No, no va de pandemias. No tratará de infecciones bacterianas, de virus, ni de enfermedades infectocontagiosas, no. Que no están los ánimos para más lectura dominguera de esos brotes. No es esa peste lo que les cuento. Les hablo solo de olor, de olores, del bueno, del malo, del subjetivo, de los de antes, de los de siempre. De olfatear y trasladarse a lugares, tiempos y compañías; va de husmear y reencontrarse con gente que ya no está. Va de olisquear, arrugar la nariz, recordar y sonreír.

Del olor a abuelas, a pimientos asados durante horas en el horno, al vapor denso del cocido, puede que a churros o a chocolate. Va de abuelos, que aquellos se repartían hasta los olores, el de los libros viejos. El de las ferias de antes, que es el del caramelo que recubre las manzanas, el de los buñuelos y el algodón de azúcar. El otoño y el frío huelen a castañas asadas y a guisos. El olor a verano, que es el del cloro y la dama de noche, dama que el cambio climático ahora la deja viva hasta noviembre.

Porque al oler, al cerrar los ojos, concentrarnos e inspirar, podemos retrotraernos a momentos y contextos de nuestra vida. Mi infancia huele a cole -que tiene olor propio-, también al quemado de los zorzales en la chimenea recién cazados. La edad adulta, al de mi primera hija al nacer, ese aroma que no se olvida, a polvo de talco mezclado a vida. Olor puro.
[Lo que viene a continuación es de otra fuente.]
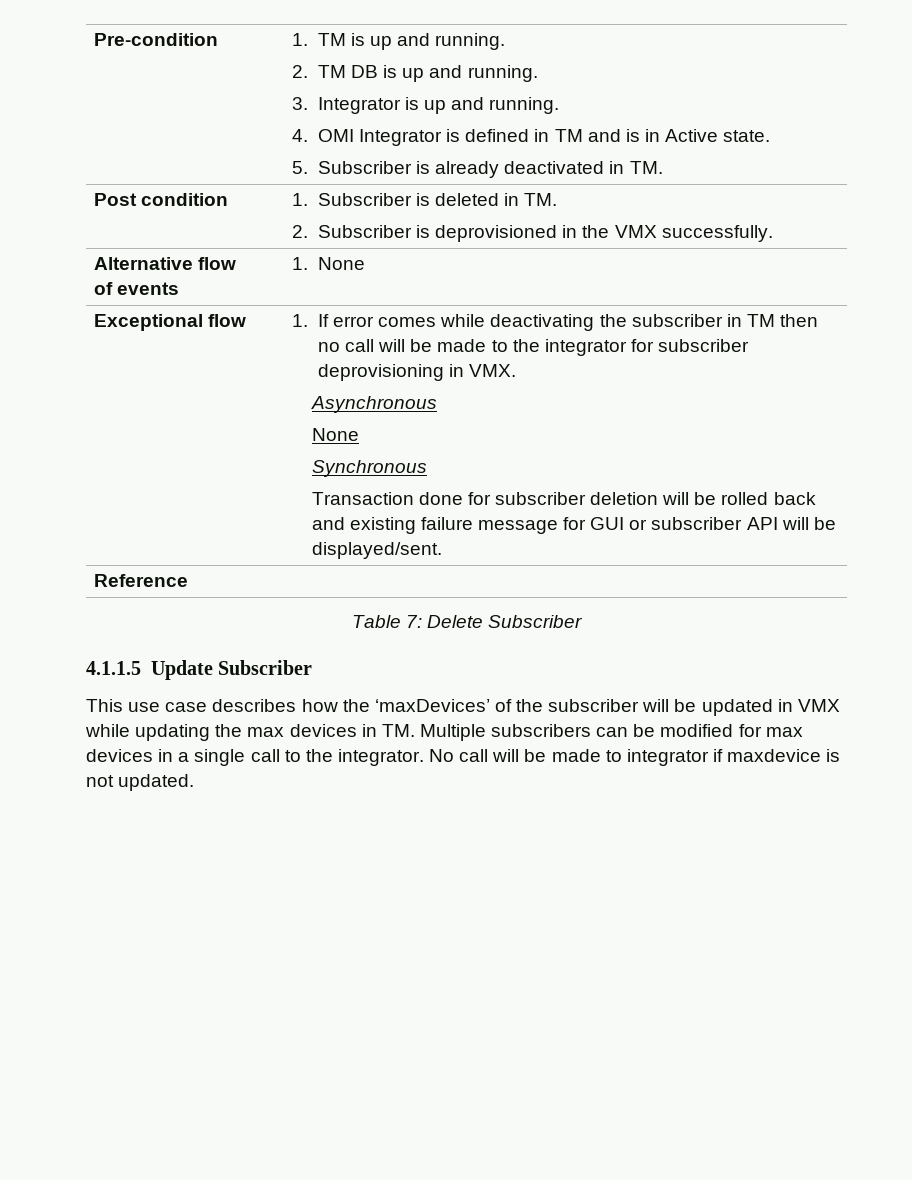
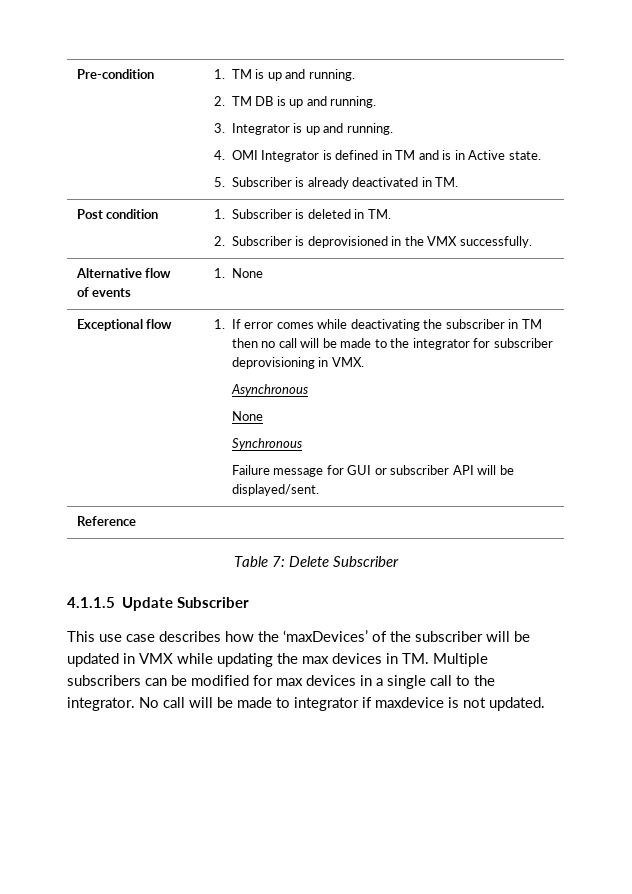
[311,492,816,505] [311,517,473,534] Transaction done for subscriber deletion will be rolled back and existing failure -> [231,465,270,475] Failure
Estos días, de incertidumbre y pérdidas, de añoranza por ausencias recientes y otras que no lo son tanto, he retomado un aroma inconfundible. El olor a puro. Olor que, como el dolor, del que solo lo separa una letra, no desaparece nunca del todo. La peste a puro, esa que reprochaba, por la que me quejaba y protestaba continuamente, se impregna; se adhiere a todas las superficies fuertemente, no es fácil que desaparezca, sólo se hace algo más suave, sutil, algo más llevadero con el tiempo, pero permanece pegado. Como el dolor. Recuerdo aquellas mañanas al subirme al ascensor y constatar que mi padre ya había llegado, o entrar al despacho y deducir cuánto tiempo hacía que se había ido él u otro ausente, en función de la intensidad de aquel olor a puros, la peste.

Ahora que olemos a higienizante constante, a alcohol desinfectante, se hace aún más evidente que hay olores, sensaciones que no volverán, situaciones que no se repetirán. Por eso, me parece una buena idea tirar de memoria olfativa, inspirar, reencontrarnos con sensaciones y sonreír. Cerremos los ojos, inhalemos, disfrutemos de lo vivido.